Тургенев никого не ждал и очень обрадовался, когда вошла в гостиную одна ему знакомая девушка, Л-ая. Проездом в деревню к брату она заехала на один день в Спасское, чтоб повидаться с Ив. С, с которым была в переписке и которого очень любила.
Тургенев всегда более или менее оживал в дамском обществе, особливо если встречал в нем ум, красоту и образованность.

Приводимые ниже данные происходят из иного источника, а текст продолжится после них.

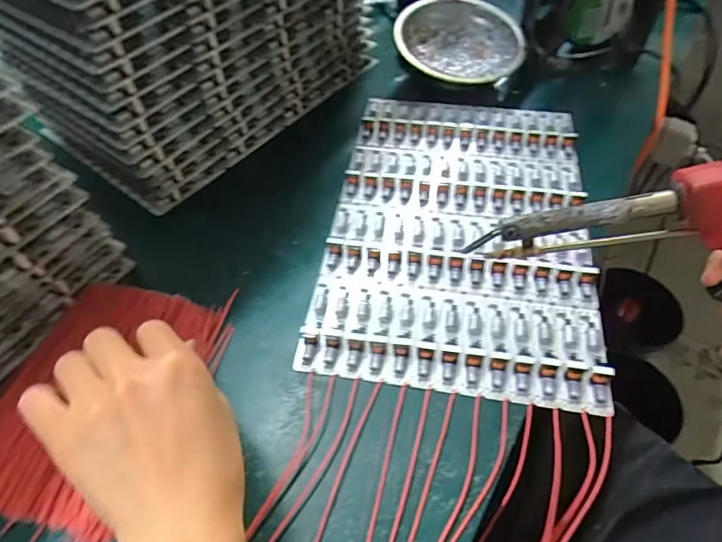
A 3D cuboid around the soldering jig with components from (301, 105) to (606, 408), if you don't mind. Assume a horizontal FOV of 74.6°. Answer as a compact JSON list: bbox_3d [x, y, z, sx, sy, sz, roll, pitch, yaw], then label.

Л-ая была очень мила и образованна.
В кабинет, где мы все разместились, Захар принес чай. Завязалась беседа. Говорили о музыке. Тургенев полагал, что музыка в России пока то же, что литература до Пушкина, т. е. не стала еще нашей потребностью, нашим, так сказать, насущным хлебом, и проч., и проч. Говорил, что из прежних русских композиторов он высоко ставит Глинку, а из новейших всем другим предпочитает Чайковского; был уверен, что в России не найдется и 20 человек, которые бы свободно могли читать ноты (что, конечно, несправедливо).

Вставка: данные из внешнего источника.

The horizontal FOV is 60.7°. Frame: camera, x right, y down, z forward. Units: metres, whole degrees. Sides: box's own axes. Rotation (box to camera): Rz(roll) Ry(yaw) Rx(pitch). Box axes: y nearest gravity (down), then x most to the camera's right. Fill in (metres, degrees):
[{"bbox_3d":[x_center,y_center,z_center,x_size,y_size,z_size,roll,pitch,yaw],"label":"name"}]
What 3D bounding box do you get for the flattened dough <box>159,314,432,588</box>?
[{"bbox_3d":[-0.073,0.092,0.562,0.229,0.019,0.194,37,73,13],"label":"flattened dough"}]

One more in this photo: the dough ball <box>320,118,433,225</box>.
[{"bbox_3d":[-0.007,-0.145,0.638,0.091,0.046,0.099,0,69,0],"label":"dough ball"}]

Потом говорили о графе Л. Н. Толстом.
На другой день, утром, Тургенев вынес к нам роман "Война и мир" и мастерски прочел нам вслух из первой части (глава XVIII), как мимо Багратиона шли в сражение с французами два батальона 6-го егерского полка:
"Они еще не поровнялись с Багратионом, а уже слышен был тяжелый, грузный шаг, отбиваемый в ногу (всею) массой людей"...
Тургенев дочел всю эту главу до конца с видимым увлечением и, когда кончил, сказал, поднимая голову:
-- Выше этого описания я ничего не знаю ни в одной из европейских литератур. Вот это -- описание! Вот как должно описывать!..

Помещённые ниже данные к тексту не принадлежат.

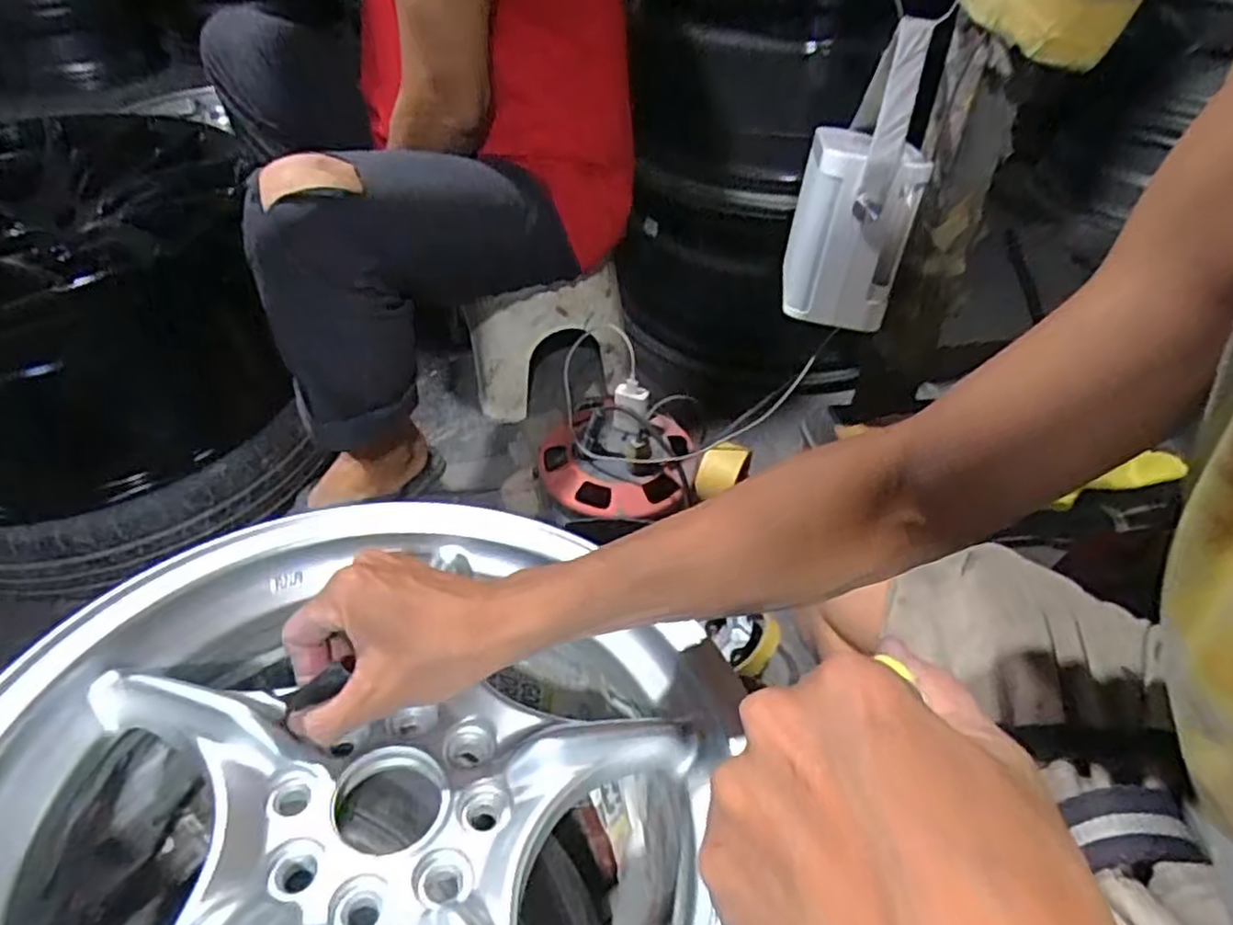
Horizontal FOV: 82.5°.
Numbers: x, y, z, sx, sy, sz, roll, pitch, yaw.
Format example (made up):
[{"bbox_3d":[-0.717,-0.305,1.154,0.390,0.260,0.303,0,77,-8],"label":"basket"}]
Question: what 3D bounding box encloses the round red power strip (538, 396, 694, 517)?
[{"bbox_3d":[0.001,-0.032,0.899,0.191,0.078,0.214,-1,44,-1],"label":"round red power strip"}]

Все невольно согласились с Иваном Сергеевичем, и Тургенев -- точно какой клад нашел -- все еще радостно доказывал нам, до какой степени хорошо это описание.
31-го июля, утром, Л-ая уехала, снабженная пледом, склянкой с марсалой и жареными цыплятами. В это время сырые, лохматые тучи бродили по небу, угрожая дождем и бурей. Проселки были плохи, мосты едва держались, овраги и колеи были размыты.